Page 2 of 2
Posted: Tue Jun 05, 2007 1:12 pm
by RobertGonzalez
TheMoose wrote:Everah wrote:Code: Select all
<?php
$sql = "DELETE FROM `sessions` WHERE `session_id` = '$session_id' AND `user_id` = $user_id";
?>
[nitpick]
You wouldn't know the session id, so you would only be able to delete the session based off the user id
[/nitpick]
If you write a management module that tells you the session id (and other user information) then you can easily delete that session from the management console.

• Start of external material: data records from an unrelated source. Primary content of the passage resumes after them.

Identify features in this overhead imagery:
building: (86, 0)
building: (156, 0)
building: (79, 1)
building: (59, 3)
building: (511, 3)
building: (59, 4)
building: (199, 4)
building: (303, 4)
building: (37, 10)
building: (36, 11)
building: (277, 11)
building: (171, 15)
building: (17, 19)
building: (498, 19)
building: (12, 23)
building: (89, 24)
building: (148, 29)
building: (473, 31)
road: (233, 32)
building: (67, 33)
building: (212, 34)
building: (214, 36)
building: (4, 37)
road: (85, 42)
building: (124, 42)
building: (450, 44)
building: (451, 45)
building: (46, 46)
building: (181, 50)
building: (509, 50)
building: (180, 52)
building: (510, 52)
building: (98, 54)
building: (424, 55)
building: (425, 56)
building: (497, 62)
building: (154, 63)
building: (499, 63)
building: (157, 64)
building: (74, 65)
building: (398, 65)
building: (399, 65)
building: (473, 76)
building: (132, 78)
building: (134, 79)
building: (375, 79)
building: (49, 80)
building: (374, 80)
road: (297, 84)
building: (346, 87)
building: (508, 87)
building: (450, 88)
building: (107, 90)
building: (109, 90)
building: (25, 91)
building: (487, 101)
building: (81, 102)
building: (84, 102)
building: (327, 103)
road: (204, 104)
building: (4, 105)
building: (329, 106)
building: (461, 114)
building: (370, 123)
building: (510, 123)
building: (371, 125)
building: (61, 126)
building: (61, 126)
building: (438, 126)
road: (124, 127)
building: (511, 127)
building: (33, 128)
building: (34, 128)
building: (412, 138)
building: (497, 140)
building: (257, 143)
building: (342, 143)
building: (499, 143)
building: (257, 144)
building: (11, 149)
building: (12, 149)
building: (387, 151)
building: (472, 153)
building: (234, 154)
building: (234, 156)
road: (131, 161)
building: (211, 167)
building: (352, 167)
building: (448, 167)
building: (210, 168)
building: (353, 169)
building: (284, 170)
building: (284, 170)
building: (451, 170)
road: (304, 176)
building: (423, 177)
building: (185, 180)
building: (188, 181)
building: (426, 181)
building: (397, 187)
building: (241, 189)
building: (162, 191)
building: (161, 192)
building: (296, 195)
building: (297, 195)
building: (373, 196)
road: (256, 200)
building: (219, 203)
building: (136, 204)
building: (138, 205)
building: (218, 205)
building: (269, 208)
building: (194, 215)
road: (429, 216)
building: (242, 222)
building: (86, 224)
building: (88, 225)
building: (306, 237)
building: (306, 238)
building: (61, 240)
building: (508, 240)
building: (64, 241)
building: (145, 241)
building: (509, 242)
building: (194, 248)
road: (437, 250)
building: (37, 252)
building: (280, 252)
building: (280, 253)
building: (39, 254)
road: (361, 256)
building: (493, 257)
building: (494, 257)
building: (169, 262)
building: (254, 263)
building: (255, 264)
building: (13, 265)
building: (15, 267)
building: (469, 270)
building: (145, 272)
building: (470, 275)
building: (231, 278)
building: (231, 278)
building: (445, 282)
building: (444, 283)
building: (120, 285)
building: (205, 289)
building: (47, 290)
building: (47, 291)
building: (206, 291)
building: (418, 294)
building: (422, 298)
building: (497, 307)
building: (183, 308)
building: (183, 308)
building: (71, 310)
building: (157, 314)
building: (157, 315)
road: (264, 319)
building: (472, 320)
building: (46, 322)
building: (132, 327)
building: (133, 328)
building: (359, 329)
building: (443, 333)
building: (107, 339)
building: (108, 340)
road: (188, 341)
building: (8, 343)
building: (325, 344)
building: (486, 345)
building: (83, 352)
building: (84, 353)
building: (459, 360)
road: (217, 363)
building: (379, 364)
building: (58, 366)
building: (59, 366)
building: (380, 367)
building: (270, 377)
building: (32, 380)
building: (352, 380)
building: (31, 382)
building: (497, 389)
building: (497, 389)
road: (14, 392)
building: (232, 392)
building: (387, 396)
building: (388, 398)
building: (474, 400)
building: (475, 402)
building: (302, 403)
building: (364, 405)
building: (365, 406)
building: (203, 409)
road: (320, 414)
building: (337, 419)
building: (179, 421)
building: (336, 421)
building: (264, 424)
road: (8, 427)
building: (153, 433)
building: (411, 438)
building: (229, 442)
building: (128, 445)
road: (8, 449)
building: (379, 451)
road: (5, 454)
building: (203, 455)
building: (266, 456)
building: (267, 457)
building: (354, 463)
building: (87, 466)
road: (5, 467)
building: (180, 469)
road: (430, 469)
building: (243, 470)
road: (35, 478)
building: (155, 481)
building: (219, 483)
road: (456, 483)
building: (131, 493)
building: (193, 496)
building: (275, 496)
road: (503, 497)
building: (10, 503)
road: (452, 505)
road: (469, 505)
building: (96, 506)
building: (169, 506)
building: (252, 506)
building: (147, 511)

Posted: Tue Jun 05, 2007 1:42 pm
by TheMoose
Everah wrote:TheMoose wrote:Everah wrote:Code: Select all
<?php
$sql = "DELETE FROM `sessions` WHERE `session_id` = '$session_id' AND `user_id` = $user_id";
?>
[nitpick]
You wouldn't know the session id, so you would only be able to delete the session based off the user id
[/nitpick]
If you write a management module that tells you the session id (and other user information) then you can easily delete that session from the management console.

I suppose it could.

Posted: Tue Jun 05, 2007 1:45 pm
by feyd
ole wrote:Why do you say that is dangerous?
Well, for one, you would be blindly unlinking files in a directory which may be shared with other instances of PHP that are not yours to manipulate. Two, you were never meant to touch those files directly.
Posted: Tue Jun 05, 2007 5:55 pm
by Ollie Saunders
OK yeah. For some reason I thought you meant it was dangerous from a security standpoint.